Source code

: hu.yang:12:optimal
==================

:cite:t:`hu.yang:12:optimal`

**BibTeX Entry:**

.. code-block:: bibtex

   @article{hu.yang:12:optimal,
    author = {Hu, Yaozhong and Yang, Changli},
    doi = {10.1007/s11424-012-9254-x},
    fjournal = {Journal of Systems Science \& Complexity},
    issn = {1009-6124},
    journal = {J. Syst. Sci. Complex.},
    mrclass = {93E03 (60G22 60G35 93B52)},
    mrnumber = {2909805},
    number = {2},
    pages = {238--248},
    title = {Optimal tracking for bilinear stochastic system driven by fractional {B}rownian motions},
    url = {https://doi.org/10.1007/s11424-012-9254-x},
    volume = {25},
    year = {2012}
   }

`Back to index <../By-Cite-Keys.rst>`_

○ ○ ○

Word for word, return the lines from the one holding "tracking for bilinear" through the end of the entries above.

    title = {Optimal tracking for bilinear stochastic system driven by fractional {B}rownian motions},
    url = {https://doi.org/10.1007/s11424-012-9254-x},
    volume = {25},
    year = {2012}
   }

`Back to index <../By-Cite-Keys.rst>`_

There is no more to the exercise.